Clima de tensão entre Judiciário e aliados do ex-presidente
O clima nos bastidores do poder tem sido de tensão crescente. A sequência de investigações envolvendo Jair Bolsonaro e seus aliados diretos acende um alerta sobre o grau de articulação política e jurídica de figuras que integraram o governo anterior. A ligação ao senador Mourão, embora aparentemente simples à primeira vista, ganha contornos mais sérios quando analisada sob a perspectiva institucional.
Para ministros do STF e integrantes da PGR, a tentativa de alinhar discursos em depoimentos oficiais é uma afronta direta à autonomia do Judiciário. Ainda que Mourão tenha buscado reduzir a importância da conversa com Bolsonaro, o momento em que ela ocorreu — justamente na véspera da oitiva — levanta dúvidas sobre sua real motivação.
General Mourão tenta se distanciar do episódio
Desde que a informação sobre o telefonema veio à tona, o senador Hamilton Mourão tem adotado uma postura de distanciamento. Em declarações à imprensa, ele afirmou que a conversa teve teor “absolutamente informal” e que não recebeu nenhuma orientação direta para mentir ou ocultar informações. Ainda assim, admitiu que Bolsonaro sugeriu que ele enfatizasse pontos específicos considerados estratégicos.
O problema, segundo especialistas em direito penal, é que qualquer tentativa de induzir um depoente a moldar sua narrativa em função de interesses de terceiros pode ser interpretada como tentativa de obstrução. E isso se agrava ainda mais quando há investigações sensíveis em andamento, como é o caso das apurações sobre a conduta de militares e autoridades do governo anterior em relação a possíveis ataques à ordem democrática.

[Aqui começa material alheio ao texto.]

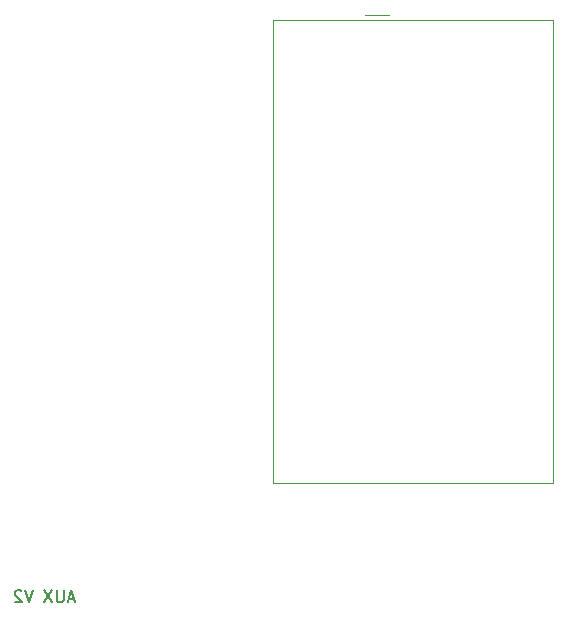
<source format=gbr>
%TF.GenerationSoftware,KiCad,Pcbnew,7.0.7*%
%TF.CreationDate,2025-12-05T14:06:05+01:00*%
%TF.ProjectId,centralv2,63656e74-7261-46c7-9632-2e6b69636164,rev?*%
%TF.SameCoordinates,Original*%
%TF.FileFunction,Legend,Bot*%
%TF.FilePolarity,Positive*%
%FSLAX46Y46*%
G04 Gerber Fmt 4.6, Leading zero omitted, Abs format (unit mm)*
G04 Created by KiCad (PCBNEW 7.0.7) date 2025-12-05 14:06:05*
%MOMM*%
%LPD*%
G01*
G04 APERTURE LIST*
%ADD10C,0.200000*%
%ADD11C,0.120000*%
G04 APERTURE END LIST*
D10*
X69557945Y-87281504D02*
X69081755Y-87281504D01*
X69653183Y-87567219D02*
X69319850Y-86567219D01*
X69319850Y-86567219D02*
X68986517Y-87567219D01*
X68653183Y-86567219D02*
X68653183Y-87376742D01*
X68653183Y-87376742D02*
X68605564Y-87471980D01*
X68605564Y-87471980D02*
X68557945Y-87519600D01*
X68557945Y-87519600D02*
X68462707Y-87567219D01*
X68462707Y-87567219D02*
X68272231Y-87567219D01*
X68272231Y-87567219D02*
X68176993Y-87519600D01*
X68176993Y-87519600D02*
X68129374Y-87471980D01*
X68129374Y-87471980D02*
X68081755Y-87376742D01*
X68081755Y-87376742D02*
X68081755Y-86567219D01*
X67700802Y-86567219D02*
X67034136Y-87567219D01*
X67034136Y-86567219D02*
X67700802Y-87567219D01*
X66034135Y-86567219D02*
X65700802Y-87567219D01*
X65700802Y-87567219D02*
X65367469Y-86567219D01*
X65081754Y-86662457D02*
X65034135Y-86614838D01*
X65034135Y-86614838D02*
X64938897Y-86567219D01*
X64938897Y-86567219D02*
X64700802Y-86567219D01*
X64700802Y-86567219D02*
X64605564Y-86614838D01*
X64605564Y-86614838D02*
X64557945Y-86662457D01*
X64557945Y-86662457D02*
X64510326Y-86757695D01*
X64510326Y-86757695D02*
X64510326Y-86852933D01*
X64510326Y-86852933D02*
X64557945Y-86995790D01*
X64557945Y-86995790D02*
X65129373Y-87567219D01*
X65129373Y-87567219D02*
X64510326Y-87567219D01*
D11*
%TO.C,PS2*%
X94200000Y-37870000D02*
X96210000Y-37870000D01*
X86340000Y-38250000D02*
X110060000Y-38250000D01*
X110060000Y-38260000D02*
X110060000Y-77470000D01*
X86340000Y-77470000D02*
X86340000Y-38260000D01*
X110060000Y-77470000D02*
X86340000Y-77470000D01*
%TD*%
M02*

</source>
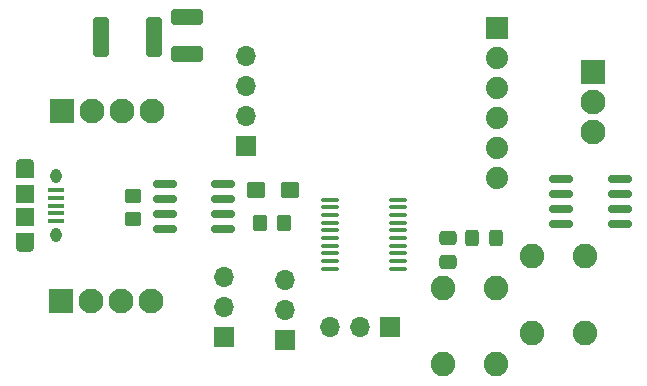
<source format=gbr>
%TF.GenerationSoftware,KiCad,Pcbnew,6.0.11-2627ca5db0~126~ubuntu22.04.1*%
%TF.CreationDate,2023-02-28T23:03:17-05:00*%
%TF.ProjectId,canbus-linbus-bridge,63616e62-7573-42d6-9c69-6e6275732d62,1.0*%
%TF.SameCoordinates,Original*%
%TF.FileFunction,Soldermask,Top*%
%TF.FilePolarity,Negative*%
%FSLAX46Y46*%
G04 Gerber Fmt 4.6, Leading zero omitted, Abs format (unit mm)*
G04 Created by KiCad (PCBNEW 6.0.11-2627ca5db0~126~ubuntu22.04.1) date 2023-02-28 23:03:17*
%MOMM*%
%LPD*%
G01*
G04 APERTURE LIST*
G04 Aperture macros list*
%AMRoundRect*
0 Rectangle with rounded corners*
0 $1 Rounding radius*
0 $2 $3 $4 $5 $6 $7 $8 $9 X,Y pos of 4 corners*
0 Add a 4 corners polygon primitive as box body*
4,1,4,$2,$3,$4,$5,$6,$7,$8,$9,$2,$3,0*
0 Add four circle primitives for the rounded corners*
1,1,$1+$1,$2,$3*
1,1,$1+$1,$4,$5*
1,1,$1+$1,$6,$7*
1,1,$1+$1,$8,$9*
0 Add four rect primitives between the rounded corners*
20,1,$1+$1,$2,$3,$4,$5,0*
20,1,$1+$1,$4,$5,$6,$7,0*
20,1,$1+$1,$6,$7,$8,$9,0*
20,1,$1+$1,$8,$9,$2,$3,0*%
G04 Aperture macros list end*
%ADD10R,2.100000X2.100000*%
%ADD11C,2.100000*%
%ADD12RoundRect,0.150000X-0.825000X-0.150000X0.825000X-0.150000X0.825000X0.150000X-0.825000X0.150000X0*%
%ADD13R,1.700000X1.700000*%
%ADD14O,1.700000X1.700000*%
%ADD15RoundRect,0.250000X0.450000X-0.350000X0.450000X0.350000X-0.450000X0.350000X-0.450000X-0.350000X0*%
%ADD16RoundRect,0.250000X-0.475000X0.337500X-0.475000X-0.337500X0.475000X-0.337500X0.475000X0.337500X0*%
%ADD17C,2.082800*%
%ADD18RoundRect,0.250000X-0.350000X-0.450000X0.350000X-0.450000X0.350000X0.450000X-0.350000X0.450000X0*%
%ADD19R,1.879600X1.879600*%
%ADD20C,1.879600*%
%ADD21RoundRect,0.250000X-0.400000X-1.450000X0.400000X-1.450000X0.400000X1.450000X-0.400000X1.450000X0*%
%ADD22RoundRect,0.250000X-0.537500X-0.425000X0.537500X-0.425000X0.537500X0.425000X-0.537500X0.425000X0*%
%ADD23RoundRect,0.250000X1.100000X-0.412500X1.100000X0.412500X-1.100000X0.412500X-1.100000X-0.412500X0*%
%ADD24RoundRect,0.100000X0.637500X0.100000X-0.637500X0.100000X-0.637500X-0.100000X0.637500X-0.100000X0*%
%ADD25R,1.350000X0.400000*%
%ADD26R,1.550000X1.500000*%
%ADD27R,1.550000X1.200000*%
%ADD28O,0.950000X1.250000*%
%ADD29O,1.550000X0.890000*%
%ADD30RoundRect,0.250000X-0.325000X-0.450000X0.325000X-0.450000X0.325000X0.450000X-0.325000X0.450000X0*%
%ADD31RoundRect,0.150000X0.825000X0.150000X-0.825000X0.150000X-0.825000X-0.150000X0.825000X-0.150000X0*%
G04 APERTURE END LIST*
D10*
%TO.C,J4*%
X104600000Y-74720000D03*
D11*
X104600000Y-77260000D03*
X104600000Y-79800000D03*
%TD*%
D12*
%TO.C,U5*%
X101960000Y-83760000D03*
X101960000Y-85030000D03*
X101960000Y-86300000D03*
X101960000Y-87570000D03*
X106910000Y-87570000D03*
X106910000Y-86300000D03*
X106910000Y-85030000D03*
X106910000Y-83760000D03*
%TD*%
D13*
%TO.C,JP2*%
X73400000Y-97140000D03*
D14*
X73400000Y-94600000D03*
X73400000Y-92060000D03*
%TD*%
D10*
%TO.C,J6*%
X59625000Y-94100000D03*
D11*
X62165000Y-94100000D03*
X64705000Y-94100000D03*
X67245000Y-94100000D03*
%TD*%
D13*
%TO.C,J2*%
X87490000Y-96350000D03*
D14*
X84950000Y-96350000D03*
X82410000Y-96350000D03*
%TD*%
D15*
%TO.C,R8*%
X65700000Y-87200000D03*
X65700000Y-85200000D03*
%TD*%
D16*
%TO.C,C4*%
X92325000Y-88762500D03*
X92325000Y-90837500D03*
%TD*%
D17*
%TO.C,S1*%
X96435600Y-92998800D03*
X96435600Y-99501200D03*
X91914400Y-92998800D03*
X91914400Y-99501200D03*
%TD*%
D18*
%TO.C,R3*%
X76475000Y-87525000D03*
X78475000Y-87525000D03*
%TD*%
D19*
%TO.C,J3*%
X96500000Y-70990000D03*
D20*
X96500000Y-73530000D03*
X96500000Y-76070000D03*
X96500000Y-78610000D03*
X96500000Y-81150000D03*
X96500000Y-83690000D03*
%TD*%
D21*
%TO.C,F1*%
X63000000Y-71775000D03*
X67450000Y-71775000D03*
%TD*%
D22*
%TO.C,C6*%
X76100000Y-84725000D03*
X78975000Y-84725000D03*
%TD*%
D10*
%TO.C,J5*%
X59660000Y-78075000D03*
D11*
X62200000Y-78075000D03*
X64740000Y-78075000D03*
X67280000Y-78075000D03*
%TD*%
D23*
%TO.C,C5*%
X70225000Y-73175000D03*
X70225000Y-70050000D03*
%TD*%
D24*
%TO.C,U2*%
X88125000Y-91400000D03*
X88125000Y-90750000D03*
X88125000Y-90100000D03*
X88125000Y-89450000D03*
X88125000Y-88800000D03*
X88125000Y-88150000D03*
X88125000Y-87500000D03*
X88125000Y-86850000D03*
X88125000Y-86200000D03*
X88125000Y-85550000D03*
X82400000Y-85550000D03*
X82400000Y-86200000D03*
X82400000Y-86850000D03*
X82400000Y-87500000D03*
X82400000Y-88150000D03*
X82400000Y-88800000D03*
X82400000Y-89450000D03*
X82400000Y-90100000D03*
X82400000Y-90750000D03*
X82400000Y-91400000D03*
%TD*%
D13*
%TO.C,U3*%
X75247300Y-81002600D03*
D14*
X75247300Y-78462600D03*
X75247300Y-75922600D03*
X75247300Y-73382600D03*
%TD*%
D17*
%TO.C,S2*%
X103960600Y-90323800D03*
X103960600Y-96826200D03*
X99439400Y-90323800D03*
X99439400Y-96826200D03*
%TD*%
D25*
%TO.C,J1*%
X59210000Y-84750000D03*
X59210000Y-85400000D03*
X59210000Y-86050000D03*
X59210000Y-86700000D03*
X59210000Y-87350000D03*
D26*
X56510000Y-87050000D03*
X56510000Y-85050000D03*
D27*
X56510000Y-88950000D03*
D28*
X59210000Y-83550000D03*
D29*
X56510000Y-82550000D03*
X56510000Y-89550000D03*
D27*
X56510000Y-83150000D03*
D28*
X59210000Y-88550000D03*
%TD*%
D13*
%TO.C,JP3*%
X78525000Y-97425000D03*
D14*
X78525000Y-94885000D03*
X78525000Y-92345000D03*
%TD*%
D30*
%TO.C,FB1*%
X94400000Y-88775000D03*
X96450000Y-88775000D03*
%TD*%
D31*
%TO.C,U4*%
X73325000Y-88015000D03*
X73325000Y-86745000D03*
X73325000Y-85475000D03*
X73325000Y-84205000D03*
X68375000Y-84205000D03*
X68375000Y-85475000D03*
X68375000Y-86745000D03*
X68375000Y-88015000D03*
%TD*%
M02*

</source>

Investigação pode se ampliar
Com a possível convocação de Bolsonaro para prestar esclarecimentos, o escopo da investigação pode se expandir. A Polícia Federal poderá cruzar dados, ouvir testemunhas e, eventualmente, solicitar acesso a registros telefônicos para verificar se houve outras conversas semelhantes com outros parlamentares ou aliados.
Além disso, há um interesse crescente em entender até que ponto o ex-presidente tem atuado nos bastidores para influenciar depoimentos e decisões políticas que possam impactar diretamente seu futuro jurídico. Caso novas evidências surjam, o cerco legal pode se fechar ainda mais sobre Bolsonaro.
Repercussão política
O episódio também repercutiu no meio político. Parlamentares da oposição criticaram o conteúdo da conversa entre Bolsonaro e Mourão, apontando que se trata de mais um capítulo na tentativa do ex-presidente de desestabilizar o funcionamento das instituições. Já aliados de Bolsonaro classificaram a reação das autoridades como “exagerada” e disseram que não há ilegalidade em uma conversa entre duas figuras públicas.
Nos próximos dias, é esperado que a PF tome novas medidas, incluindo a formalização da convocação do ex-presidente para prestar esclarecimentos. O caso continuará a ser acompanhado de perto por autoridades e pela opinião pública, que observa atentamente os desdobramentos envolvendo um dos líderes políticos mais controversos da história recente do Brasil.